Application performance assurance in hybrid/private cloud environments
The issue of hybrid cloud connectivity is often the most complex for cloud builders. There are a number of configuration models for accessing public cloud services, and each creates some challenges in managing connection performance and availability. Generally it's easier for businesses to adopt the same basic connection approach to both public and private cloud services where possible, meaning to either accept Internet (SSL and IPsec) or provisioned (MPLS/BGP Layer 3) VPNs for both. If public cloud services are accessed through the Internet, and private cloud applications are accessed via a Layer 3 VPN, it's important to decide whether the remote sites on the company network will access the public cloud directly from their sites (requiring a special access router configuration there), or whether they'll access the public cloud and the Internet from within the VPN through a central gateway. In the latter case, the public cloud traffic will transit the company's VPN. This may create additional load, congestion, and QoS issues that must be considered when selecting a VPN provider and providing access connections to the central private cloud sites. Faster access will always provide some insurance against performance issues.
In a private cloud, it's always possible to employ the full range of application acceleration technologies to improve performance and availability because the business controls both the user (branch office) and server (cloud data center) ends of the connection. Data compression technology is often useful in increasing performance by reducing the actual traffic on the network. For hybrid cloud configurations, though, it may be impossible to install a matching device in a public cloud data center. Compression strategies that work through server-side software may be a solution, but this can create server load and reduce performance of the public cloud components of the application. It's probably wise not to assume that application acceleration techniques will work to manage performance in hybrid clouds. A truly asymmetrical application delivery controller (ADC) -- which requires nothing on the server side -- should work in cloud environments.

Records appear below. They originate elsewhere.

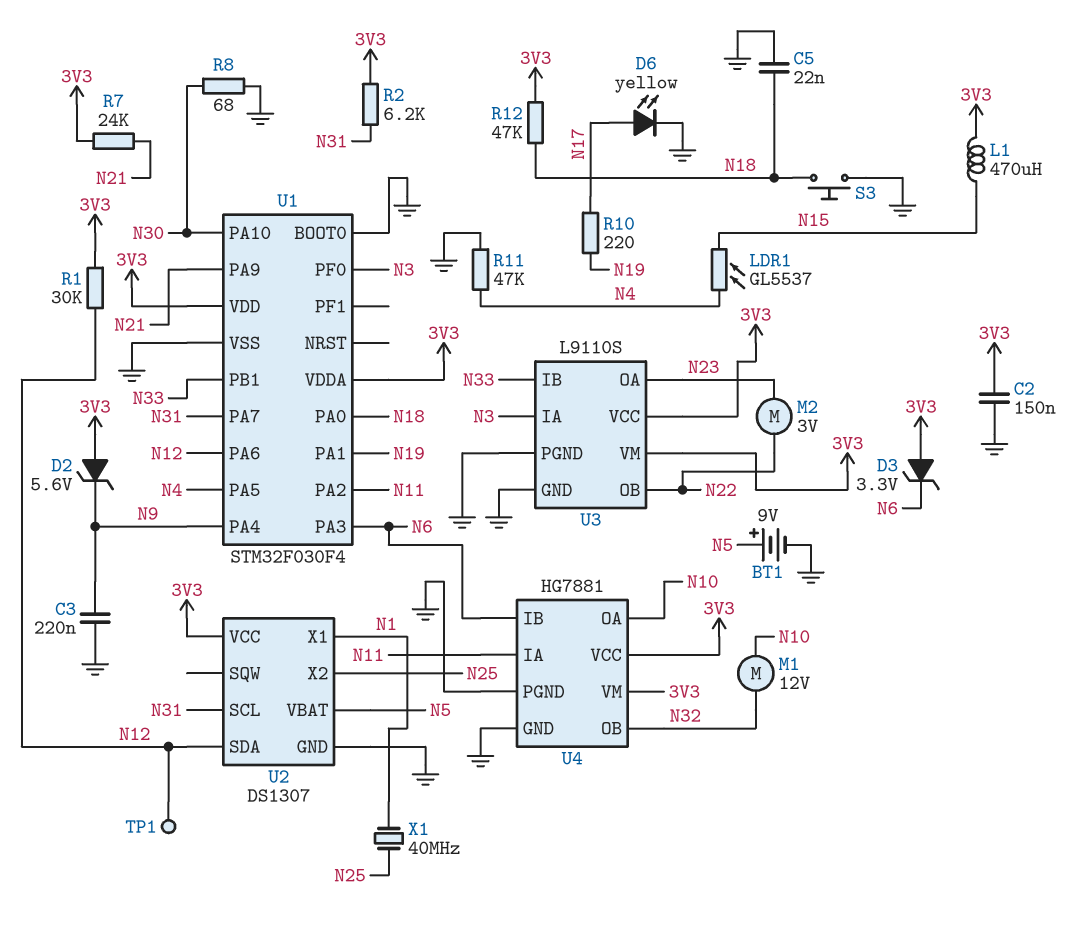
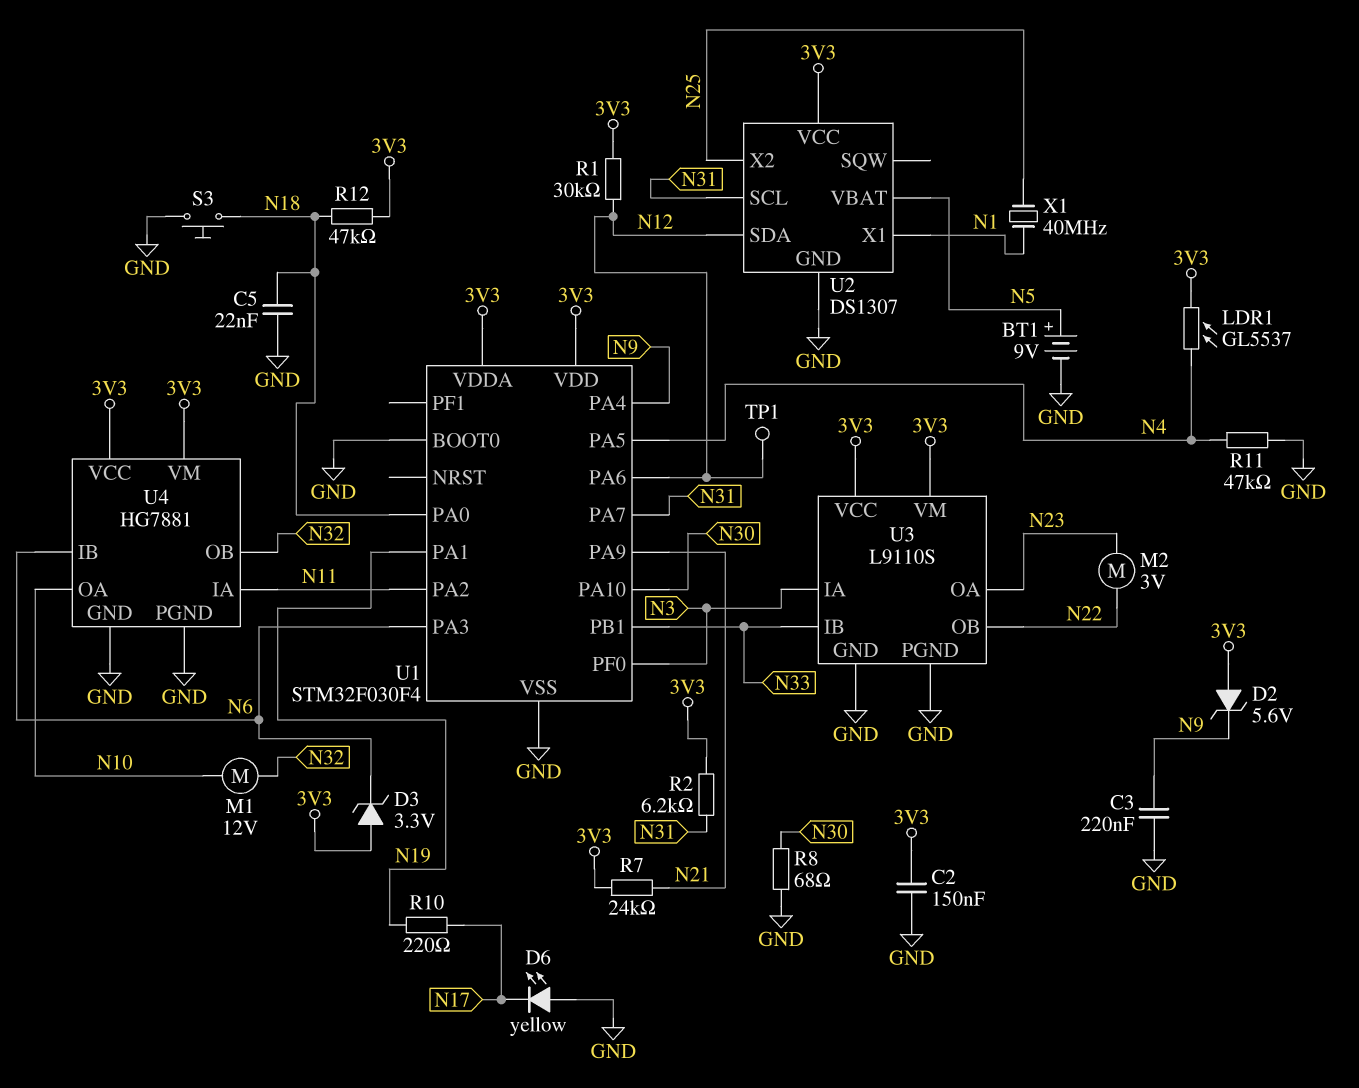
D6: LED yellow (A N17, K GND) -> LED yellow (A GND, K N17)
L1: 470uH (3V3, N15) -> none
LDR1: GL5537 (N4, N15) -> GL5537 (3V3, N4)

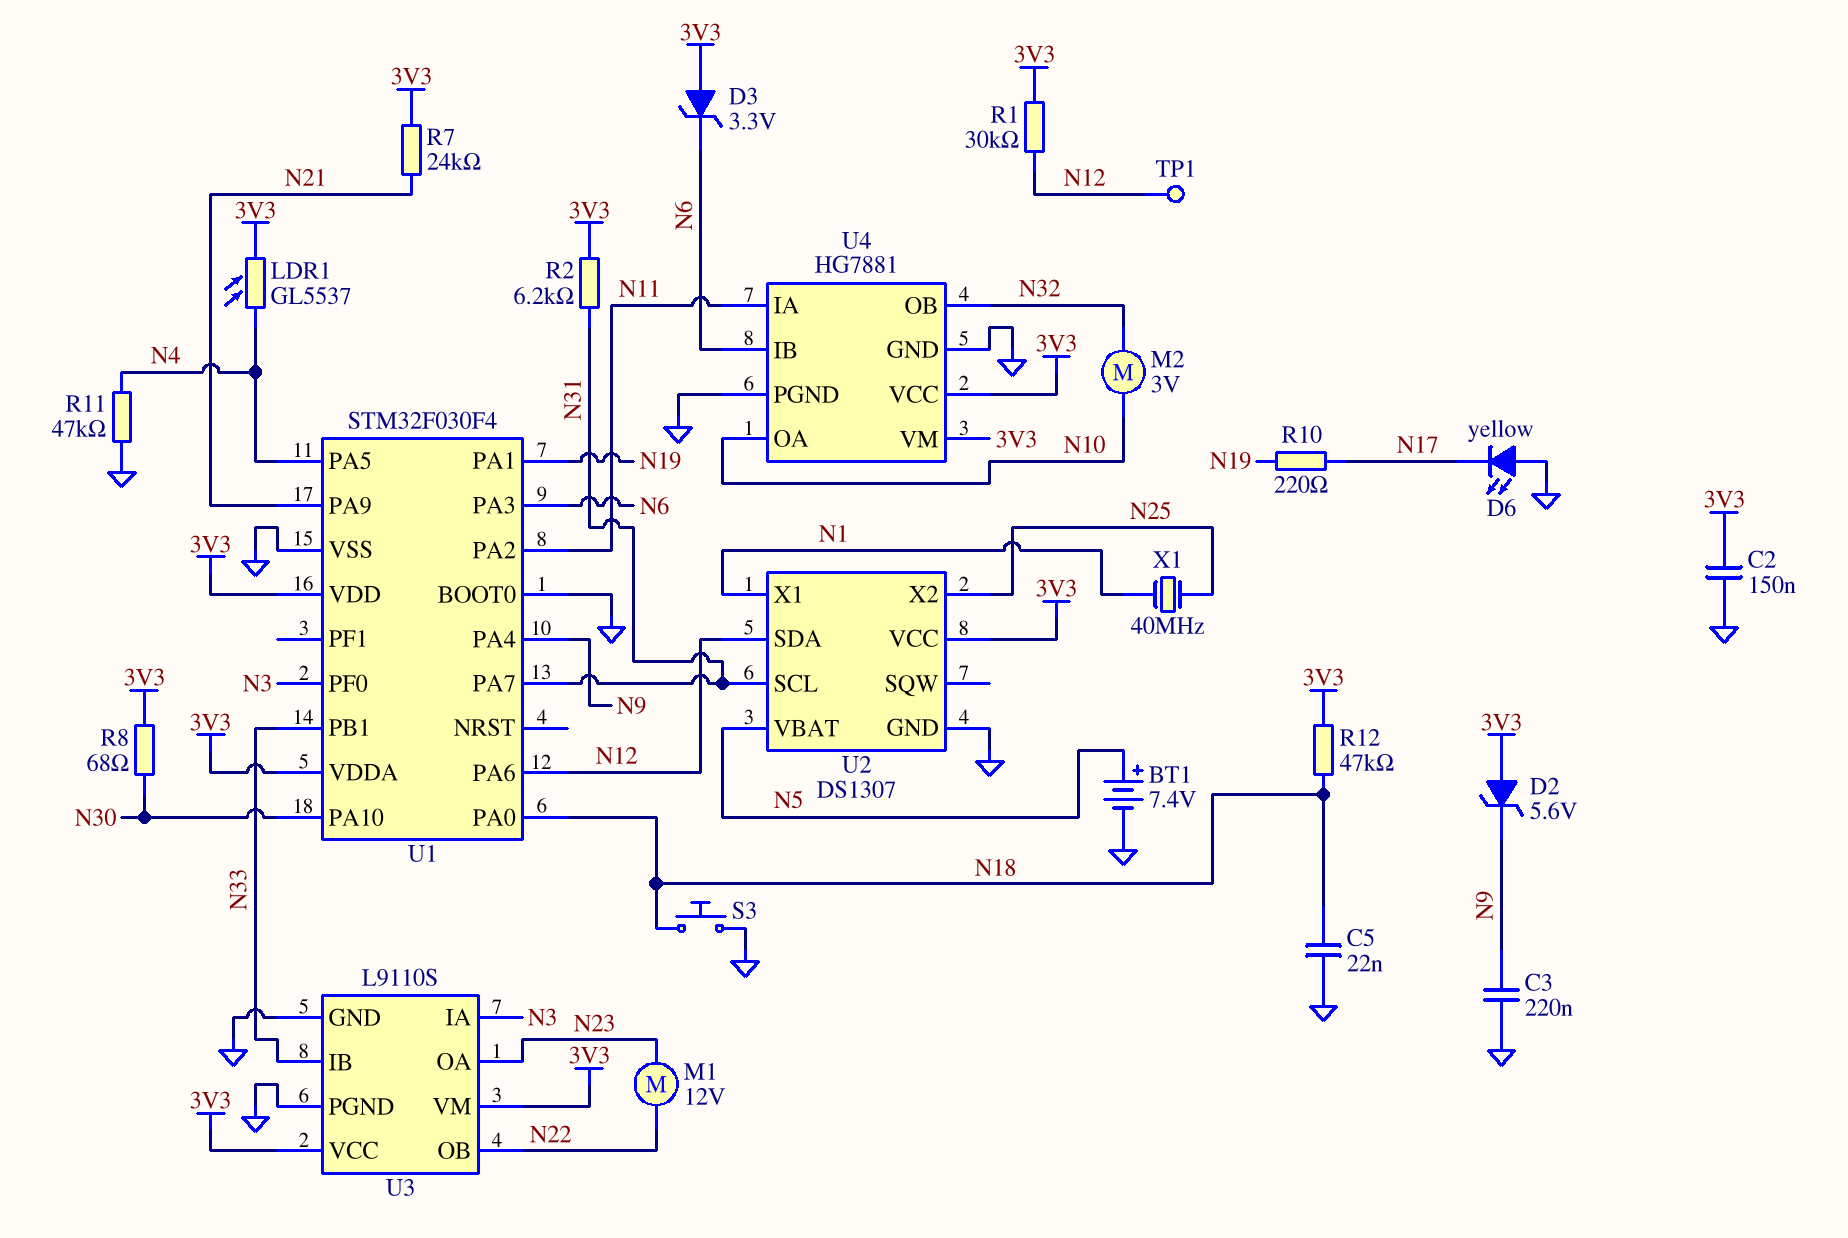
BT1: 9V (plus N5, minus GND) -> 7.4V (plus N5, minus GND)
M1: motor 12V (N10, N32) -> motor 12V (N22, N23)
M2: motor 3V (N22, N23) -> motor 3V (N10, N32)
R8: 68 (GND, N30) -> 68 (3V3, N30)

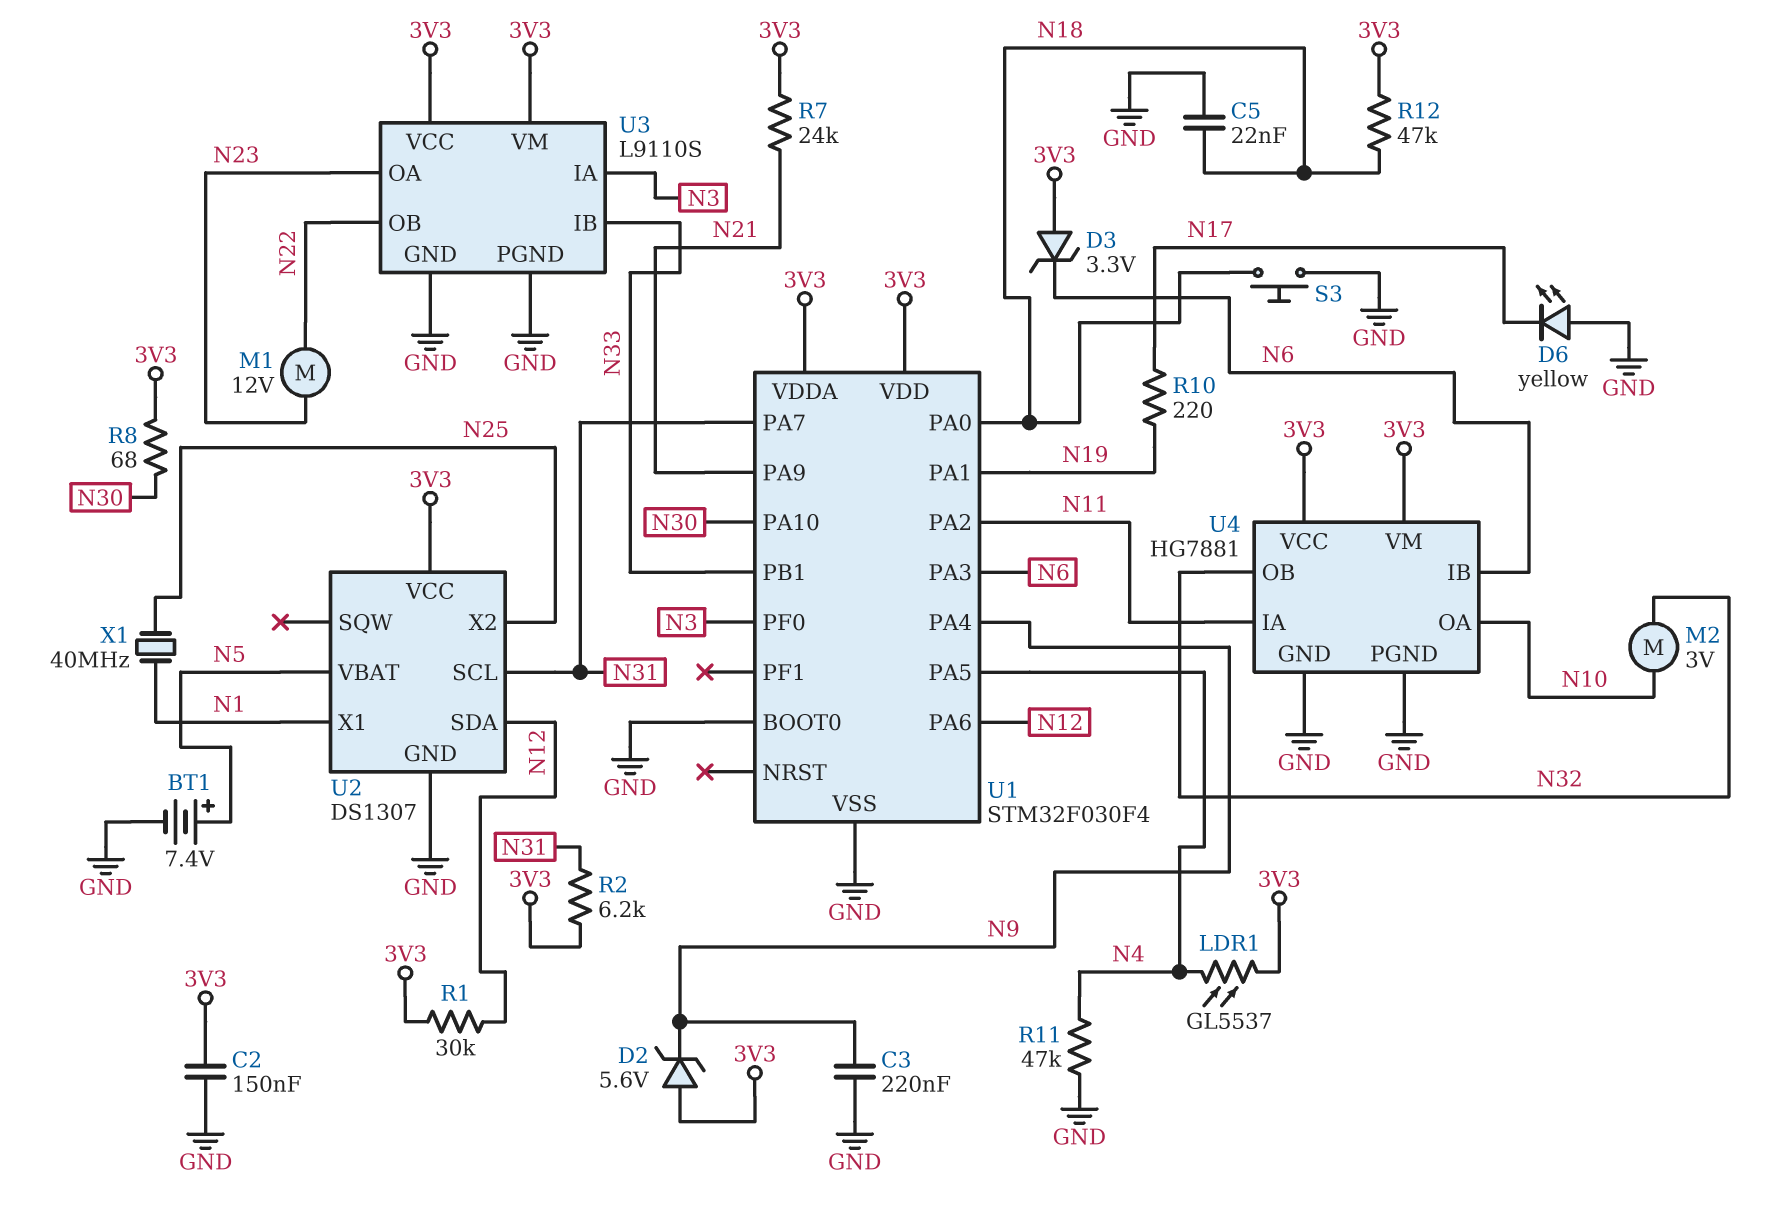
TP1: test point (N12) -> none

However, you should get both the application acceleration vendor and the cloud provider to sign off on its use.
The easy rule of thumb for private cloud networking is to forget the composition of the data centers and their networks for the moment and ask whether the WAN connectivity will change between a new private cloud infrastructure and a traditional data center. If there are no changes in connectivity or where applications are run, it's likely that there will be few changes needed in the WAN. To recap, your options would be as follows:
- A connectivity change is one that alters the number of sites or the routes of circuits.
- An application change is one that moves where the application runs and therefore changes the pattern of traffic. The move might mean that the app is hosted in a different data center, or it could mean that it is hosted elastically in any of several data centers.
Where significant changes in connectivity are created, most often by hosting applications/components in a larger number of places, then the impact of these connectivity changes will have to be addressed if the private cloud is to provide equivalent service to its users.